The PAP government has recently disclosed a shocking liability: $13.2 billion Pension Fund. (Statement of Assets and Liabilities)
This is an increase of $1.85 billion over FY2015.
PAP should clarify the need for an additional $1.85 billion because the pension scheme for civil servants was phased out 32 years ago for the majority of civil servants in 1986.
Since the average pay in the civil service in 1985 was about $1000, give or take, (lower than private sector) and the number of pensioners dwindling, a couple of billion dollars should suffice.
It appears that the bulk of the Pension Fund has been set aside for the benefit of ministers, MPs, office holders and top civil servants.

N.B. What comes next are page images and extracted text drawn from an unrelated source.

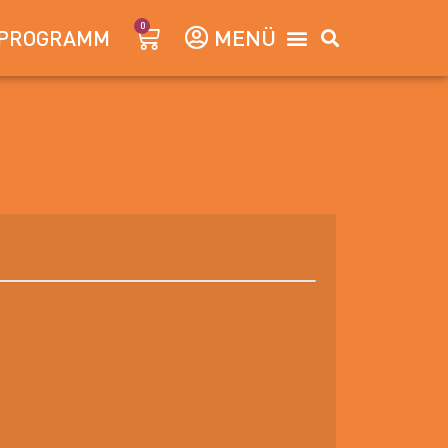
0
PROGRAMM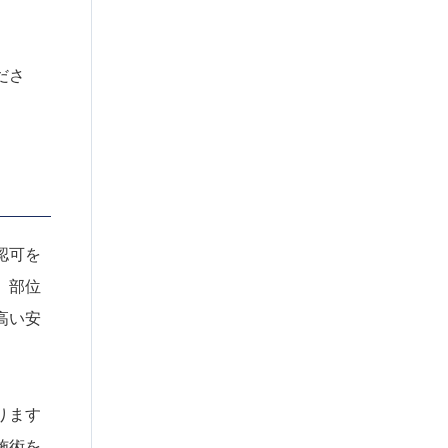
ださ
認可を
、部位
高い安
ります
施術を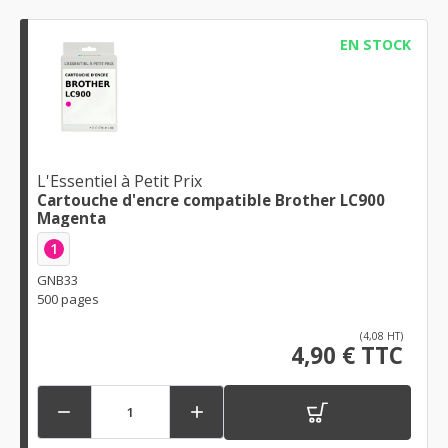
EN STOCK
L'Essentiel à Petit Prix
Cartouche d'encre compatible Brother LC900
Magenta
1
GNB33
500 pages
(4,08 HT)
4,90 € TTC



Pension liabilities are known knowns, as confirmed by the PMO in 2007:
A dwindling number of pensioners after 32 years coupled with many who had been encouraged to switch to full CPF scheme, the number of pensioners is likely to be only in the thousands.

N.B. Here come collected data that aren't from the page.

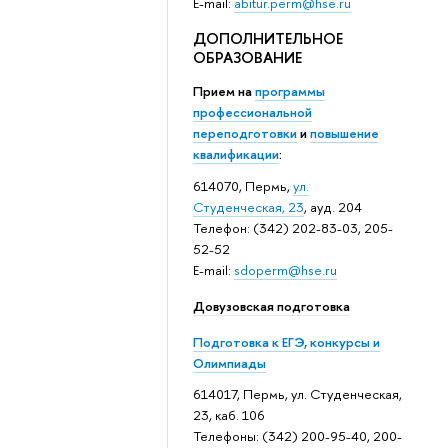
E-mail:
abitur.perm@hse.ru
ДОПОЛНИТЕЛЬНОЕ
ОБРАЗОВАНИЕ
Прием на
программы
профессиональной
переподготовки
и
повышение
квалификации
:
614070, Пермь,
ул.
Студенческая, 23
, ауд. 204
Телефон: (342) 202-83-03, 205-
52-52
E-mail:
sdoperm@hse.ru
Довузовская подготовка
Подготовка к ЕГЭ, конкурсы и
Олимпиады
614017, Пермь, ул. Студенческая,
23, каб. 106
Телефоны: (342) 200-95-40, 200-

From 2004 to 2011, balance in the Pension Fund was in fact decreasing – as it should – until 2011 when it suddenly shot up by $1.6 billion the following year.*
By 2016, the balance stood at $3 billion above the 2011 figure. Something is not quite right.

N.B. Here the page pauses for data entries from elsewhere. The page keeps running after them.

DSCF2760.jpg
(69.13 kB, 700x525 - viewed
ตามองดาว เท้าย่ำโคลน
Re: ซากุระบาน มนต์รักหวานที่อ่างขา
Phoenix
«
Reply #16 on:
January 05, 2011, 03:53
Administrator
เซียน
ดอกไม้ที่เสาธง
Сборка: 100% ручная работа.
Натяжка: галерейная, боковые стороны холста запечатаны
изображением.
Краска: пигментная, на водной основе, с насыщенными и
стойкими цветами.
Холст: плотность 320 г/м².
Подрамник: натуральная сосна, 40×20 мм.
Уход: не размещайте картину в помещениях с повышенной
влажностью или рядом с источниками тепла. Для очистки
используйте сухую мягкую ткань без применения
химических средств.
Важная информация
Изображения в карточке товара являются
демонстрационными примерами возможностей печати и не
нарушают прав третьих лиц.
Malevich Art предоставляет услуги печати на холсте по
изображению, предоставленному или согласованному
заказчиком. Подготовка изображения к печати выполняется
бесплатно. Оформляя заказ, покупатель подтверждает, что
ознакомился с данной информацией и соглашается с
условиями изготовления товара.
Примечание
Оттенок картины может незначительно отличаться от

Were recent cost increases and the planned 2% GST rate hike linked in any way to the $3 billion Pension Fund increase?
32 years after scrapping the pension scheme for majority of civil servants, pension liabilities should not be $13.2 billion in FY2016.
Setting aside billions for ministers, office holders, MPs and top civil servants has confirmed a bloated government.
If all the above isn’t true, the PAP should be able to clarify.
*Figures from individual “statement of assets and liabilities” under “Revenue and Expenditure estimates” @ “Budget Archives“.